Task instructions
Retype the records word for word, from the line containing "True or false: rho_kgm3" through the end of the records, including both ends. Leave the pictures out of your answer.

Given records
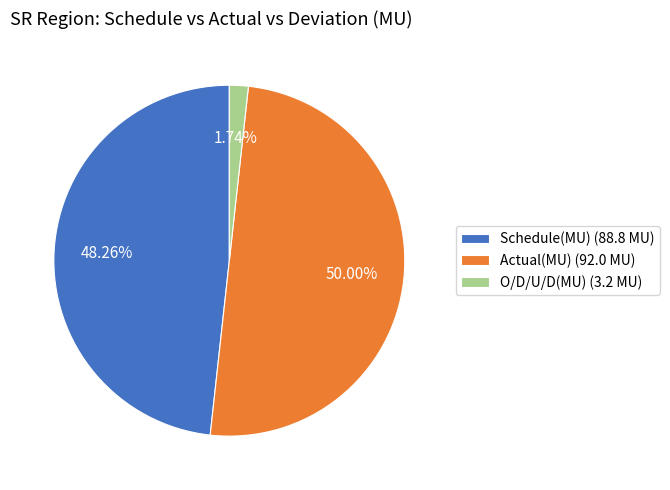

Does Schedule(MU) represent more than half of the total?

No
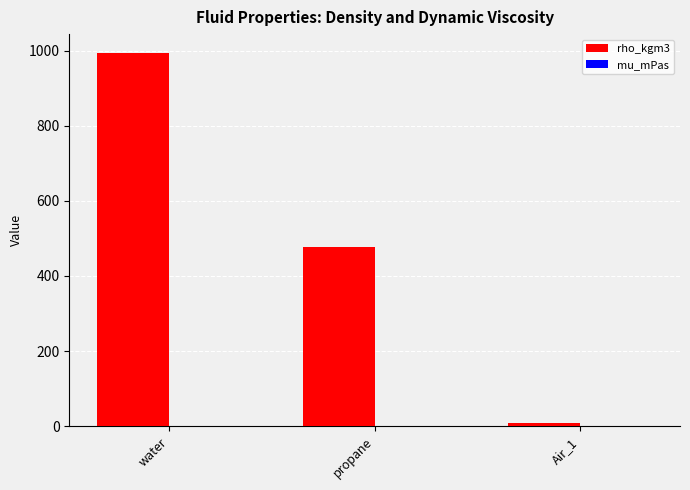

True or false: rho_kgm3 has a value of 994.0 at water.

True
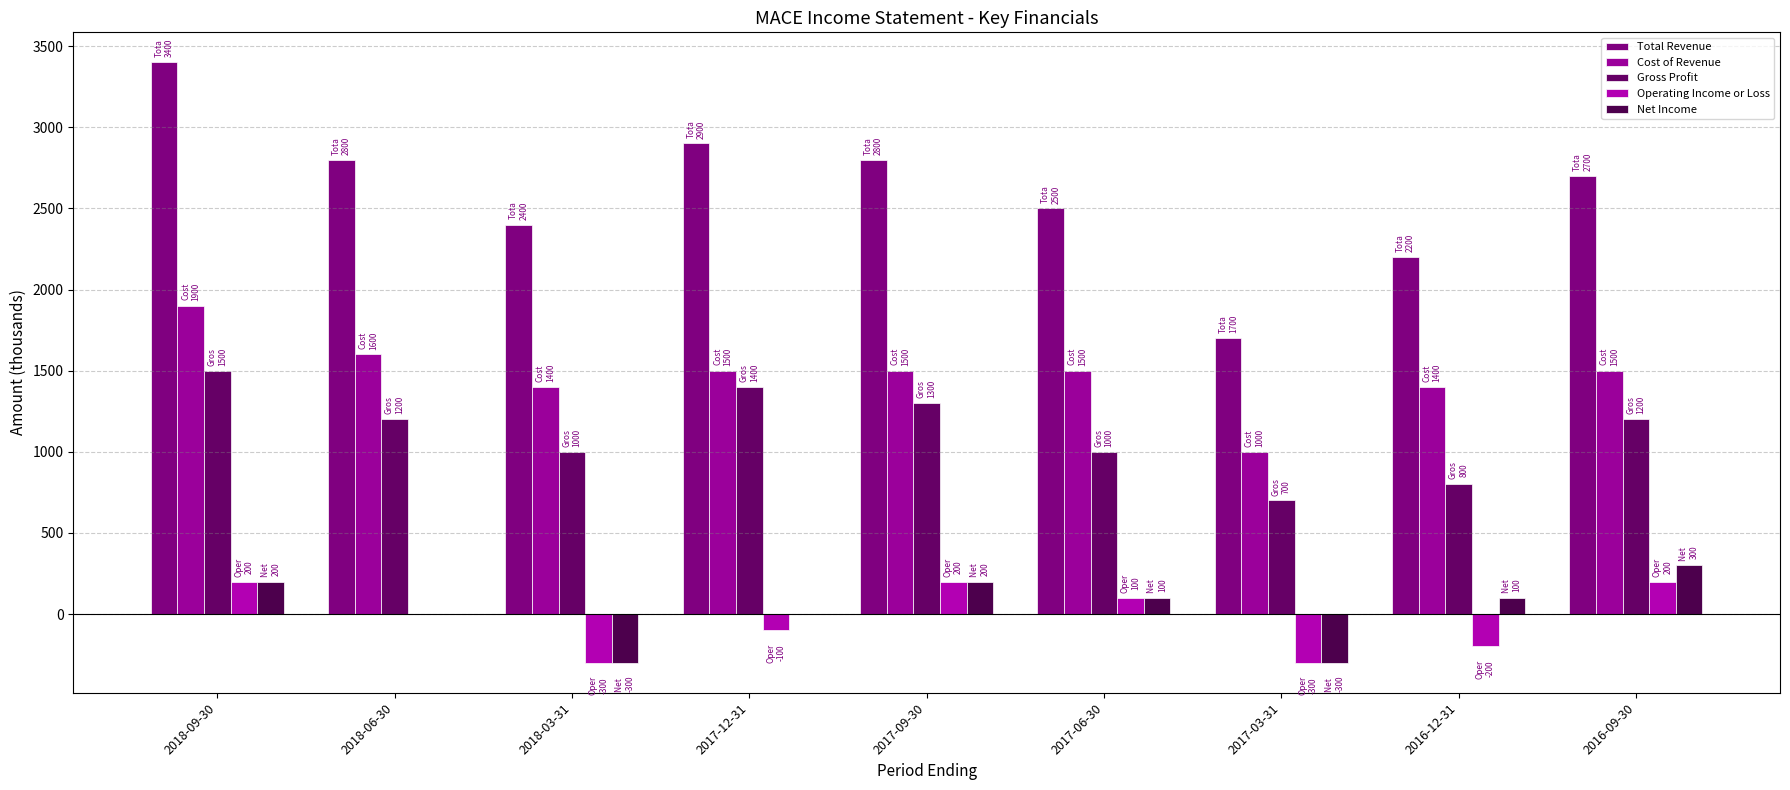

The Total Revenue series shows 2500 at 2017-06-30. True or false?

True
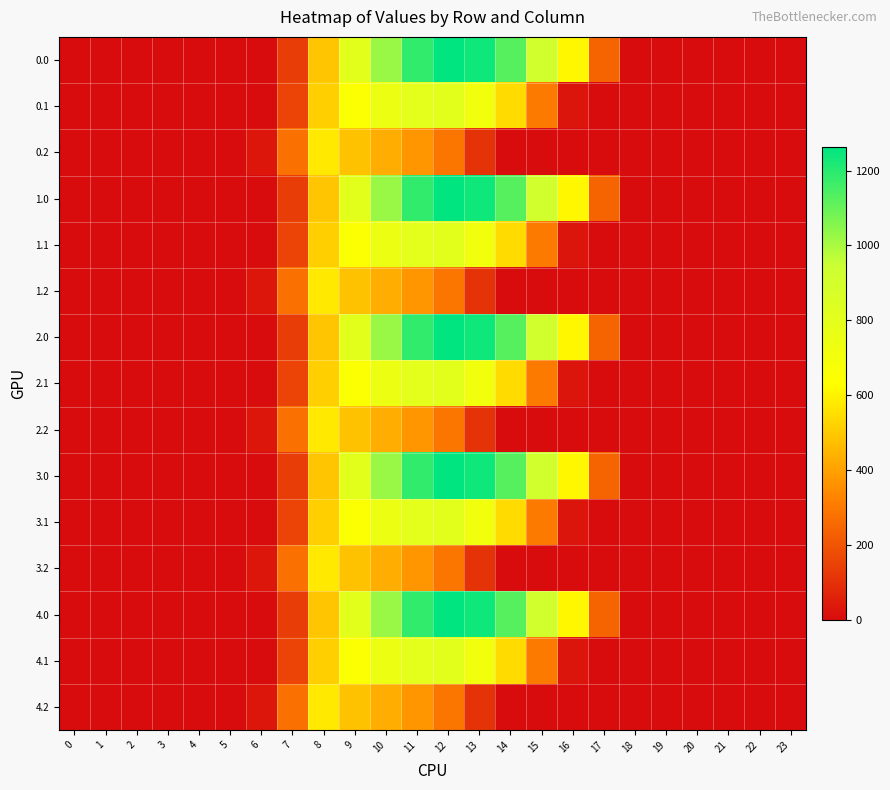

At which category does the chart reach its peak across all series?

12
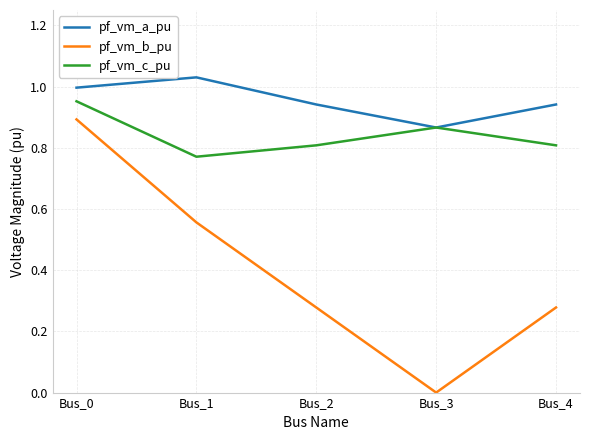

Which series has the largest total across all categories?

pf_vm_a_pu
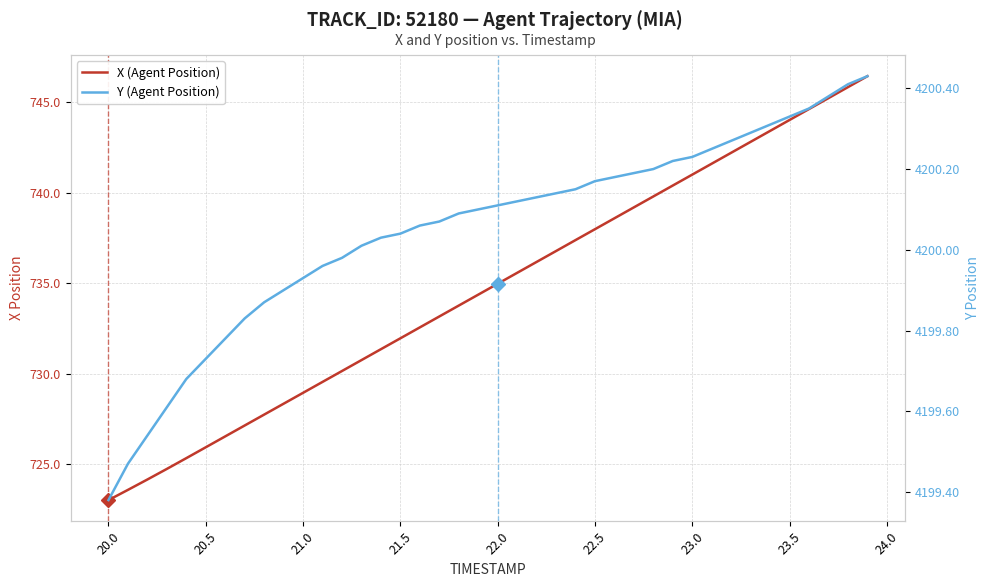

How many distinct data groups are displayed?

2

Answer space
True or false: rho_kgm3 has a value of 994.0 at water.

True

The Total Revenue series shows 2500 at 2017-06-30. True or false?

True

At which category does the chart reach its peak across all series?

12

Which series has the largest total across all categories?

pf_vm_a_pu

How many distinct data groups are displayed?

2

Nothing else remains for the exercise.